# Oak age



## ehammonds (May 23, 2015)

I know this topic has been discussed, but I see a lot of variance in the responses. I have a vadai 30 liter barrel. The third wine is in it currently, a cab/merlot. How long should the wine stay in this round? I was planning for three months. Also, for the next rounds, what's the typical and max barrel age time? I'm making kits only for now.


----------



## ehammonds (May 23, 2015)

Oops, typo: it's a 20 liter. The below post was helpful, just wondering if the responses differ much for 20 liter barrels.


----------



## ibglowin (May 23, 2015)

You have left out quite a bit from the equation here. 
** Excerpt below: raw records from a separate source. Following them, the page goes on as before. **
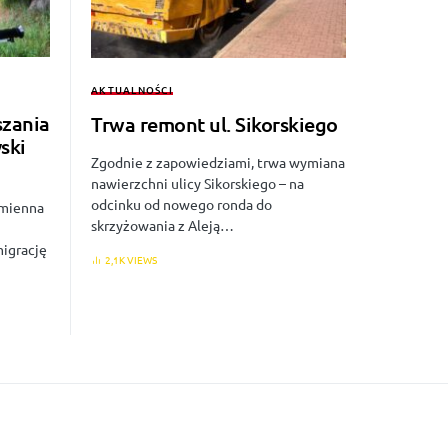
AKTUALNOŚCI
szania
Trwa remont ul. Sikorskiego
ski
Zgodnie z zapowiedziami, trwa wymiana
nawierzchni ulicy Sikorskiego – na
odcinku od nowego ronda do
amienna
skrzyżowania z Aleją…
igrację
2,1K VIEWS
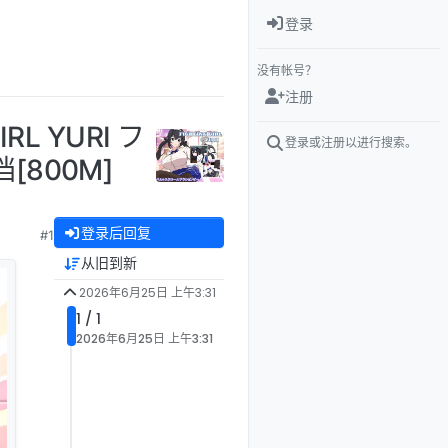
登录
没有帐号？
注册
L YURI フ
登录或注册以进行搜索。
800M]
登录后回复
#1
从旧到新
2026年6月25日 上午3:31
1 / 1
2026年6月25日 上午3:31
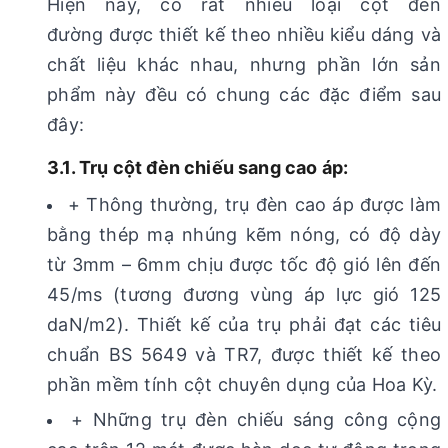
Hiện nay, có rất nhiều loại cột đèn
đường được thiết kế theo nhiều kiểu dáng và
chất liệu khác nhau, nhưng phần lớn sản
phẩm này đều có chung các đặc điểm sau
đây:
3.1. Trụ cột đèn chiếu sang cao áp:
+ Thông thường, trụ đèn cao áp được làm
bằng thép mạ nhúng kẽm nóng, có độ dày
từ 3mm – 6mm chịu được tốc độ gió lên đến
45/ms (tương đương vùng áp lực gió 125
daN/m2). Thiết kế của trụ phải đạt các tiêu
chuẩn BS 5649 và TR7, được thiết kế theo
phần mềm tính cột chuyên dụng của Hoa Kỳ.
+ Những trụ đèn chiếu sáng công cộng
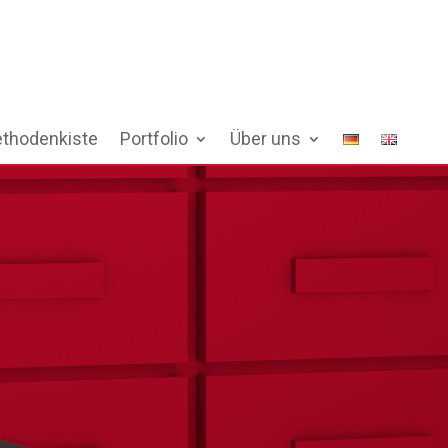
thodenkiste
Portfolio
Über uns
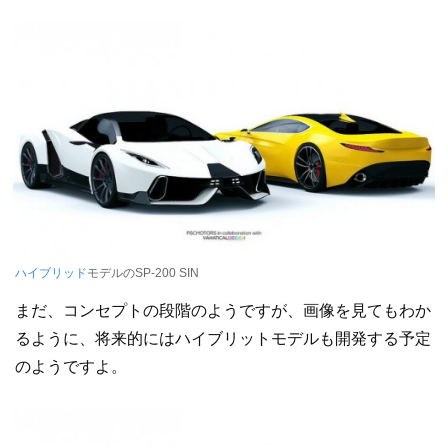
ハイブリッド
モデルのSP-200 SIN
まだ、コンセプトの段階のようですが、画像を見てもわか
るように、将来的にはハイブリットモデルも開発する予定
のようですよ。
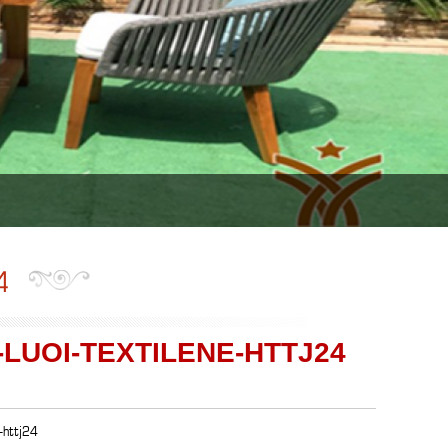
4
-LUOI-TEXTILENE-HTTJ24
-httj24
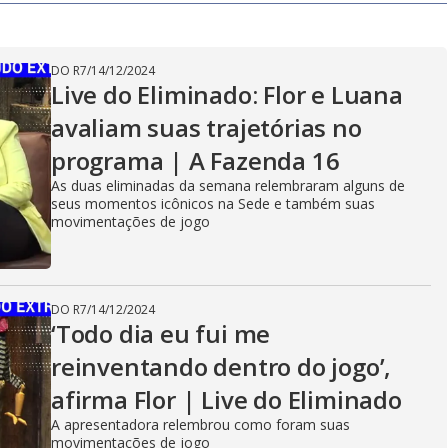
DO R7
/
14/12/2024
Live do Eliminado: Flor e Luana
avaliam suas trajetórias no
programa | A Fazenda 16
As duas eliminadas da semana relembraram alguns de
seus momentos icônicos na Sede e também suas
movimentações de jogo
DO R7
/
14/12/2024
‘Todo dia eu fui me
reinventando dentro do jogo’,
afirma Flor | Live do Eliminado
A apresentadora relembrou como foram suas
movimentações de jogo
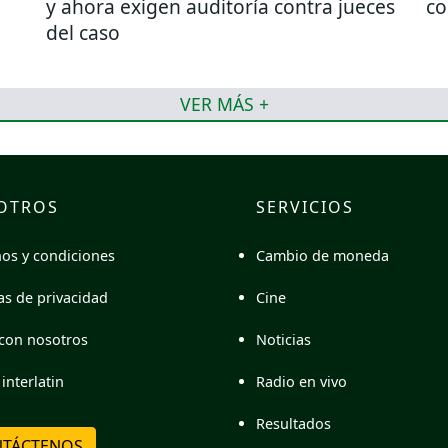
y ahora exigen auditoría contra jueces
co
del caso
VER MÁS +
OTROS
SERVICIOS
Cambio de moneda
os y condiciones
Cine
cas de privacidad
Noticias
con nosotros
Radio en vivo
interlatin
Resultados
TÁCTENOS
How long was the first wine in for?

How long was the 2nd wine in for?


----------



## ehammonds (May 23, 2015)

3 and 6 weeks


----------



## ibglowin (May 23, 2015)

You should be able to get it to 12 weeks with that wine. I would check it around 9-10 weeks and see what you think. You will be completely out of free sulfite by then. Do you have an accurate way to check SO2? I would not go past 5-6 months with that small of barrel and you would need to stay on top of sulfite levels all along the way.


----------



## ehammonds (May 23, 2015)

Thanks. I have a way to test so2, though not a great tester. I'll expect to dose probably each month.


----------



## rayaws1 (Aug 31, 2016)

Don't use kits. Buy juice and craft it with a yeast you like that may achieve your objectives. The result is no kit taste. The wine will have a nose and your oak barrels will function like they should


----------



## JohnT (Sep 7, 2016)

rayaws1 said:


> Don't use kits. Buy juice and craft it with a yeast you like that may achieve your objectives. The result is no kit taste. The wine will have a nose and your oak barrels will function like they should


 
To be clear, I guess you are saying that you prefer juice over kits? 

Most red wines, and a few whites, can benefit from barrel aging. 

You get the same benefit regardless of weather you are doing a kit, a pail of juice, or processing whole fruit. A barrel will function exactly the same for each one of those choices.


----------